Transcutaneous electrical nerve stimulators (TENS) are available for hire in some centres and can be ordered on-line. These are small devices which can block or change pain perception by using low voltage electrical currents. Pads are attached to the lower back and connected to the TENS unit. The TENS Unit has adjustable intensity options to be used at the beginning of contractions. Studies indicate that using TENS is safe and can reduce the experience of pain, although the precise mechanism is unknown. It is thought that the current stimulates the secretion of chemicals in the body that reduce pain. TENS can be used at any time during labour. https://nationalwomenshealth.adhb.govt.nz/assets/Womens-health/Documents/Mat-patient-information/TENS.mp4

Relaxation techniques may also be useful. The use of some relaxation therapies such as yoga, or music, has been found to be helpful with reducing the intensity of labour contractions and increasing women’s satisfaction with their labours.

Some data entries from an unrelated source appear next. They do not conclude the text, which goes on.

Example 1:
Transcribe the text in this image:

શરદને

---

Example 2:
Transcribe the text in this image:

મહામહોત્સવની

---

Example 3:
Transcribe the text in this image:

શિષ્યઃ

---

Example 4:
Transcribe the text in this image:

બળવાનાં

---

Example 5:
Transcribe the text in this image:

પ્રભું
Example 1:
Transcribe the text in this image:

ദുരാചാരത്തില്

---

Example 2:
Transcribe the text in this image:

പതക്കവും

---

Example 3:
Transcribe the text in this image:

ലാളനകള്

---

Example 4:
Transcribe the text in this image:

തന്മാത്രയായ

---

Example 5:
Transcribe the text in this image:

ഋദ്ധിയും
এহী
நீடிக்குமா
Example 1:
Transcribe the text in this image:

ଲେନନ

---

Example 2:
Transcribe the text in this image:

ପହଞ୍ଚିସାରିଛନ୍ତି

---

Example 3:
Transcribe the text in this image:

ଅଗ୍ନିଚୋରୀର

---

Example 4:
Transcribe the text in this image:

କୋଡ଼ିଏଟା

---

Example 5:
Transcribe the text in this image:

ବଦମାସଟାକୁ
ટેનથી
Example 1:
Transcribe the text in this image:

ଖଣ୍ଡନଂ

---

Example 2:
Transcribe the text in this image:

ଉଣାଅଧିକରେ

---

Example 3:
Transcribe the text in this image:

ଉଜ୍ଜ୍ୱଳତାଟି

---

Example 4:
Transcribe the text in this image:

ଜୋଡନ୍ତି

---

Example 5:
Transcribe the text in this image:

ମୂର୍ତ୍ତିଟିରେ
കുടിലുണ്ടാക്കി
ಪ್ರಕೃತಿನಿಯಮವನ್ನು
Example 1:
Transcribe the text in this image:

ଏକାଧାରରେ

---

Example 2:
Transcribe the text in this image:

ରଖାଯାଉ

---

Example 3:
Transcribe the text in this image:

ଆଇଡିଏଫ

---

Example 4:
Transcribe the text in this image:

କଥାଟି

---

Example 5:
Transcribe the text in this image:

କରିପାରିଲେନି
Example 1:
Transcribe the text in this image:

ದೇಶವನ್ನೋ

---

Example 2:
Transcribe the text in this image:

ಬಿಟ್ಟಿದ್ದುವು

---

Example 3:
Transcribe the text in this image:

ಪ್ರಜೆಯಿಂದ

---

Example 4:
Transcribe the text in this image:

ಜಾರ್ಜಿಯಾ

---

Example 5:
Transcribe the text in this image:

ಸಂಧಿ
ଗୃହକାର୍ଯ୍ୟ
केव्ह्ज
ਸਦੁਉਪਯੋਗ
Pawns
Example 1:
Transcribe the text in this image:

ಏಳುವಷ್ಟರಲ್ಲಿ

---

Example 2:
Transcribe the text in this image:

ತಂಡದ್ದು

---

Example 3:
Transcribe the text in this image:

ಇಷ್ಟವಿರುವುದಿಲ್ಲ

Hypnobirthing is becoming popular with pregnant women, and it works by using the power of the mind to ease contraction pains and aims to reduce fear and anxiety. The key techniques for hypnobirthing are controlled breathing, visualisation, and relaxation. Hypnobirthing classes are available in most centres. Here is a detailed explanation about hypnobirthing https://homebirth.org.nz/hypnobirthing/

Key factors to support non-medical pain management during labour

  • Support during labour and birth
  • A known midwife providing continuity of care throughout pregnancy, labour, and birth
  • Using water – a birthing pool
  • Comfort measures – for example, massage, warm packs
  • Staying mobile as much as possible /adjusting position during contractions

Overview of pain relief options https://nationalwomenshealth.adhb.govt.nz/womens-health-information/maternity/labourandbirth/pain-relief-options/

Medical options for pain relief

  • Entonox – this is a mixture of oxygen and nitrous oxide, and it is inhaled via a face mask during a contraction. It works quickly and also wears off quickly so breathing the Entonox via the mask during each contraction is usually necessary. There are no known side effects on the baby, but it can make some women feel nauseous or faint.
  • Medication – in a hospital setting morphine can be used to reduce labour pains and is given via injection. This is an opioid injection which does have other effects as well as pain relief. For example, depending on the time injectable pain relief is given it can impact on infant feeding as babies may be drowsy and disinterested in breastfeeding after birth. It can also affect the baby’s breathing after birth if given too close to the time of birth.
  • Epidurals – are used only in a main maternity hospital as they require insertion by an anaesthetist. A small plastic tube is inserted into the lower back under local anaesthetic. Pain relief medication is injected into this tube during labour. Once the epidural is working there is usually complete pain relief for the majority of women within 30 minutes, as the epidural works by numbing the nerves. Because an epidural numbs the body from the insertion in the back, women are immobilised and unable to walk. It also numbs the bladder and so a urinary catheter may need to be inserted if the urge to pass urine is not felt. Women are also required to have an intravenous drip and continuous monitoring of the baby’s heartbeat.